More truly, and more philosophically, it may be said that there is nothing old under the sun, no absolute repetition. It is the well-known doctrine of Leibnitz, [Footnote 2] that amongst the familiar objects of our daily experience, there is no perfect identity. All in external nature proceeds by endless variety. Infinite change, illimitable novelty, inexhaustible difference, these are the foundations upon which nature builds and ratifies her purpose of individuality–so indispensable, amongst a thousand other great uses, to the very elements of social distinctions and social rights, But for the endless circumstances of difference which characterize external objects, the rights of property, for instance, would have stood upon no certain basis, nor admitted of any general or comprehensive guarantee.

As with external objects, so with human actions; amidst their infinite approximations and affinities, they are separated by circumstances of never-ending diversity.

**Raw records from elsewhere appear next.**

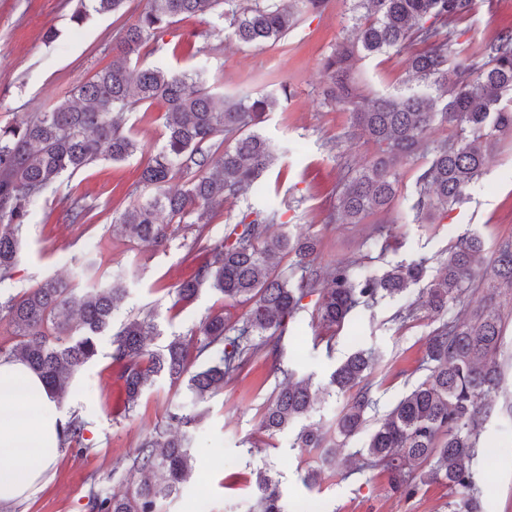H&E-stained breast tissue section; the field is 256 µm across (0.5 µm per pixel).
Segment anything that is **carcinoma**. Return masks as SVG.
Segmentation results:
<instances>
[{"label": "carcinoma", "mask_w": 512, "mask_h": 512, "mask_svg": "<svg viewBox=\"0 0 512 512\" xmlns=\"http://www.w3.org/2000/svg\"><path fill=\"white\" fill-rule=\"evenodd\" d=\"M298 2L318 13L328 0H147L119 30L111 63L50 111L0 128V283L17 267L24 226L47 195H59L67 223L93 226L97 214L85 197L61 192L65 177L99 161L121 162L145 151L126 131L124 113L160 99L166 104V138L139 177L151 195L113 217L112 233L164 247L175 228L160 223L159 215L165 212L180 222L192 218L196 243L207 258L172 285V307L189 304L206 286L226 301L250 304L233 322L222 310L211 313L190 338L176 336L153 351L147 345L158 334L152 315L112 329V317L125 298L120 283L48 279L5 297L0 320L7 321L13 343H0V357L27 364L58 402L68 396L73 375L98 354L101 336H112V367L123 412L132 411L143 392L164 377L173 383L187 380L188 389L203 401L255 356L279 355L288 320L304 308L305 298L318 296L317 316L334 328L355 309L402 294L426 276V259L369 276L343 263L322 267L316 264V239L273 231L279 221L275 210L253 220L246 213L224 237L213 241L209 236L214 209L243 195L273 162L270 144L254 127L280 98H217L197 74L133 67L132 60L146 43L163 40L177 19L215 11L239 43H276L296 24ZM127 3L79 0L70 20L80 25L94 13L118 12ZM473 6L474 0H356L353 45L323 59L329 80L324 98L352 114L342 139L364 137L376 154L344 179L330 222L360 224L371 215L387 214L397 194L398 168L421 151L430 159L416 175L412 209L419 220L446 214L483 174L500 137L512 133V30L477 53L451 51L460 36L456 23L470 16ZM410 45L422 49L408 59L412 84L407 92L368 98L359 91L357 52L371 55ZM436 126L450 128L451 134L431 139ZM286 256L292 258L290 269L300 272L295 281L278 272ZM437 264L422 306L444 315L464 303L479 274L512 290V237L499 241L487 257L481 238L466 232ZM499 308L491 294L473 310L472 320L446 319L430 332L425 345L428 374L379 419L366 446L357 451L367 467L387 474L392 490L411 495L422 484L442 482L460 494L452 512H475L473 460L484 424L495 412L490 394L502 380ZM373 363L371 355L356 351L316 388L308 378L284 373L265 406L262 429L275 435L307 420L321 396L336 393L344 403L335 433L354 436L374 405ZM85 426L82 416L71 415L62 445H82ZM297 446L328 449V431L306 424ZM130 461L129 471L142 475L139 483L123 496L90 493L91 512H160L161 502L191 474L190 441L157 430L142 439ZM335 464V453L328 450L305 481L316 483ZM255 487L254 512H284L278 482L269 472L257 473Z\"/></svg>", "instance_id": "1"}]
</instances>
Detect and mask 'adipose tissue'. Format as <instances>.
Wrapping results in <instances>:
<instances>
[{
    "instance_id": "1",
    "label": "adipose tissue",
    "mask_w": 512,
    "mask_h": 512,
    "mask_svg": "<svg viewBox=\"0 0 512 512\" xmlns=\"http://www.w3.org/2000/svg\"><path fill=\"white\" fill-rule=\"evenodd\" d=\"M67 422L42 379L0 358V503L33 496L60 451Z\"/></svg>"
}]
</instances>
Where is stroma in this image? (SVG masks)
I'll list each match as a JSON object with an SVG mask.
<instances>
[{
	"mask_svg": "<svg viewBox=\"0 0 512 512\" xmlns=\"http://www.w3.org/2000/svg\"><path fill=\"white\" fill-rule=\"evenodd\" d=\"M353 0H329L319 15L301 12L297 25L277 43L241 45L231 37L223 19L211 15L172 24L167 39L177 43L194 35L201 54L145 48L143 66L175 73H202L214 95L257 97L288 88L290 96L267 114L260 127L277 159L246 195L227 200L216 210L212 238H221L227 225L242 214L279 211L282 232L318 238L320 265L357 262L360 272L379 273L418 258H436L467 231L477 232L486 251L512 236V135L502 139L485 173L467 190L466 200L445 219L414 220L415 173L426 165L419 156L400 170L398 195L387 214L389 247L369 242L374 223L331 224L340 181L347 167H361L375 149L362 140L336 148L337 137L349 130L352 116L343 106L324 101L326 78L322 60L334 49L353 43ZM69 0H0V126L49 111L79 81L92 77L112 59L115 34L126 19L118 14L93 15L83 25L70 20ZM55 28L57 37L43 34ZM457 47L466 53L502 31L512 29V0H476L472 15L457 25ZM409 50L359 57L356 75L364 95L376 97L408 87ZM162 102L136 106L126 115V128L147 147L125 161H103L76 173L69 185L85 195L100 214L93 231L63 221L56 196L50 195L32 212L21 246V260L0 293L17 294L51 277L79 278L94 262L99 278L119 281L128 291L124 308L112 323L153 313L157 336L149 347L161 349L175 336L189 334L210 312L221 309L237 319L246 304L225 306L222 296L202 288L195 300L172 308L168 288L186 270L196 250L192 226L180 224L167 246L157 249L113 236L107 227L113 215L132 202L144 200L138 185L147 152L164 141ZM422 285L372 308L358 309L343 327L331 330L317 317L315 297L288 324L278 359L254 358L244 370L224 381L223 389L195 404L185 384L158 380L144 391L136 408L123 412L114 404L118 385L112 376L109 337H101L99 352L73 382V392L61 403L64 414H81L86 422L82 448H62L48 472L47 484L28 499L10 503L11 512H90L91 491L123 494L139 480L128 473L130 456L142 436L168 428L169 416L180 406H194L200 419L190 426V453L196 470L161 512H248L254 497L255 474L270 470L279 484L286 512H450L453 496L445 485L420 486L410 497L391 492L385 473L363 467L355 452L365 446L379 418L408 393L426 373L425 341L438 325L437 315L418 309L416 317L396 320L398 310L418 300ZM504 322L498 354L504 383L493 399L496 413L485 423L473 467L477 473L481 512H512V291H496ZM358 349L372 351L377 366L371 375L376 399L367 412L365 430L341 442L338 465L315 485L303 478L314 467L319 450L296 445L297 427L274 437L259 430L264 406L280 375L273 362L297 376L327 383L345 357Z\"/></svg>",
	"mask_w": 512,
	"mask_h": 512,
	"instance_id": "obj_1",
	"label": "stroma"
}]
</instances>
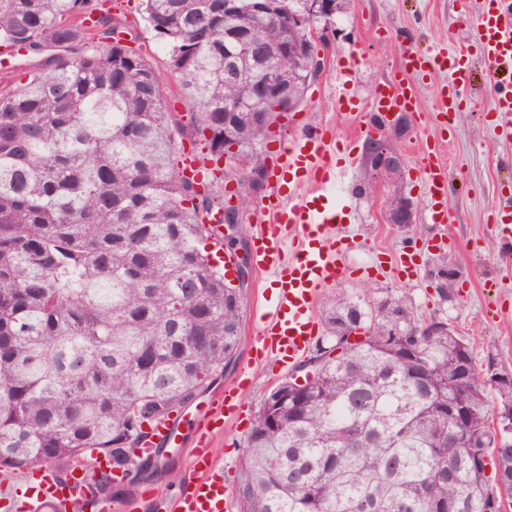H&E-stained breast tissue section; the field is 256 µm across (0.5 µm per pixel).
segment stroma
<instances>
[{"mask_svg":"<svg viewBox=\"0 0 512 512\" xmlns=\"http://www.w3.org/2000/svg\"><path fill=\"white\" fill-rule=\"evenodd\" d=\"M481 2L349 0L328 33L330 65L310 82L304 104L274 125L273 134L264 145L263 158L269 169L283 164L282 141L311 126L329 128L338 147L353 149L352 166L328 191L340 203L349 205L350 222L343 230L354 238L356 246L342 253L341 276L320 288L315 315H322L340 293L372 306L388 296L403 298L416 316L446 318L449 325L467 336L477 366H485L492 359L499 371L512 373V243L503 242L493 221V211L507 195V183L512 180V172L500 166L503 159H512V134L483 119L493 88L481 55L475 52L470 57L469 103L451 125H443L437 112V95L448 81L447 74L436 71L411 81L417 109L411 114L409 127L391 134L393 144L404 157L402 173L391 185L413 203L410 225L388 223L387 197L371 189L362 166L372 114L344 112L337 106V65L351 66L347 82L350 94L361 101H371L381 84L398 76L404 49L453 52L473 44L474 17ZM103 8L106 13L127 18L126 45L148 54L163 74L166 88H173L165 49L142 19L141 0H105ZM432 148L437 149L448 169V222L439 228L424 219L428 196L421 160ZM411 249L423 254L421 270L414 281L379 270L380 261H391ZM442 257L456 271L454 296L446 302L436 292V266ZM491 279L508 286L496 306L490 304L483 289L484 282ZM275 294L273 275L255 272L254 286L245 303L238 359L221 382L225 388L241 386L247 421L254 418L263 396L279 381L252 343V315L256 309L270 305ZM247 421L226 424L213 448L216 461L233 483L240 475Z\"/></svg>","mask_w":512,"mask_h":512,"instance_id":"stroma-1","label":"stroma"}]
</instances>
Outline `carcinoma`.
I'll return each mask as SVG.
<instances>
[{"label": "carcinoma", "instance_id": "cac0c4a2", "mask_svg": "<svg viewBox=\"0 0 512 512\" xmlns=\"http://www.w3.org/2000/svg\"><path fill=\"white\" fill-rule=\"evenodd\" d=\"M189 106L170 111L149 59L121 44L124 20L92 18L95 0H0V42L38 58L0 89V478L42 463L59 472L104 453L129 479L155 475L158 451L135 459L152 424L191 404L238 357L243 304L210 263L204 217L224 208L213 184L183 176V139L206 160L224 147L264 169L270 109H244L273 77L297 108L310 81L282 55L301 32V0H273L250 48L224 32L237 0H143ZM238 120L224 125V111ZM445 275L439 298L453 294ZM304 383L262 399L240 458L239 512H501L512 502V416L495 431L494 358L478 368L448 320L408 303L341 295L323 314ZM359 329L366 340L333 355ZM492 466L493 476L486 475ZM115 498L124 486L88 470Z\"/></svg>", "mask_w": 512, "mask_h": 512}]
</instances>
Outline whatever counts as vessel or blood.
Returning <instances> with one entry per match:
<instances>
[{"label":"vessel or blood","mask_w":512,"mask_h":512,"mask_svg":"<svg viewBox=\"0 0 512 512\" xmlns=\"http://www.w3.org/2000/svg\"><path fill=\"white\" fill-rule=\"evenodd\" d=\"M476 46L487 63L495 89L491 112L498 116L512 114V0H484L476 20ZM447 72L450 80L440 90L439 113L451 118L467 102V69L462 54H445L432 50L406 51L402 75L378 88L371 104L340 93L338 105L349 112L371 109L374 112H396L414 109L416 97L408 89L410 76H426L429 72ZM286 161L274 178L275 190L270 196V218L253 239L252 260L261 271H270L278 283L277 298L271 311L256 319L255 349L275 357L280 371H287L310 347L317 333L313 305L318 288L336 280L340 268L337 253L350 249L346 238L332 236L329 225L342 224L336 207L330 206L326 189L334 184L350 164L349 157L337 153L329 129L319 128L294 136L284 143ZM429 205L427 221L444 224L447 215L448 175L434 158H427ZM314 182L316 190L302 203H292L296 188ZM294 246L291 257H284L285 242ZM240 408L238 389L230 388L212 395L205 413L196 424V439L189 452L184 486L173 505V512H231V488L217 468L212 448L222 434L226 422L235 420ZM180 413L156 424L146 443L147 451L173 448L177 445ZM75 481L63 484L54 473L45 471L35 479L37 503L48 502L57 512H70L72 497L84 491L77 477L85 470L84 462L72 464Z\"/></svg>","instance_id":"1"}]
</instances>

History may furnish her striking correspondences, Biography her splendid parallels, Rome may in certain cases appear but the mirror of Athens, England of Rome,–and yet, after all, no character can be cited, no great transaction, no revolution of ‘high-viced cities,’ no catastrophe of nations, which, in the midst of its resemblances to distant correspondences in other ages, docs not include features of abundant distinction and individualizing characteristics, so many and so important, as to yield its own peculiar matter for philosophical meditation and its own separate moral. Rare is the case in history, or (to speak with suitable boldness) there is none, which does not involve circumstances capable to a learned eye, without any external aid from chronology, of referring it to its own age. The doctrine of Leibnitz, on the grounds of individuality in the objects of sense, may, in fact, be profitably extended to all the great political actions of mankind. Many pass, in a popular sense, for pure transcripts or duplicates of similar cases in past times; but, accurately speaking, none are such truly and substantially. Neither are the differences, by which they are severally marked and featured, interesting only to the curiosity or to the spirit of minute research. All public acts in the degree in which they are great and comprehensive, are steeped in living feelings, and saturated with the spirit of their own age; and the features of their individuality, that is, the circumstances which chiefly distinguish them from their nearest parallels in other times, and chiefly prevent them from lapsing into blank repetitions of the same identical case, are generally the very cardinal points, the organs, and the depositories which lodge whatever best expresses the temper and tendencies of the age to which they belong. So far are these special points of distinction from being slight or trivial, that in them par excellence is gathered and concentrated, whatever a political philosopher would be best pleased to insulate and to converge within his field of view.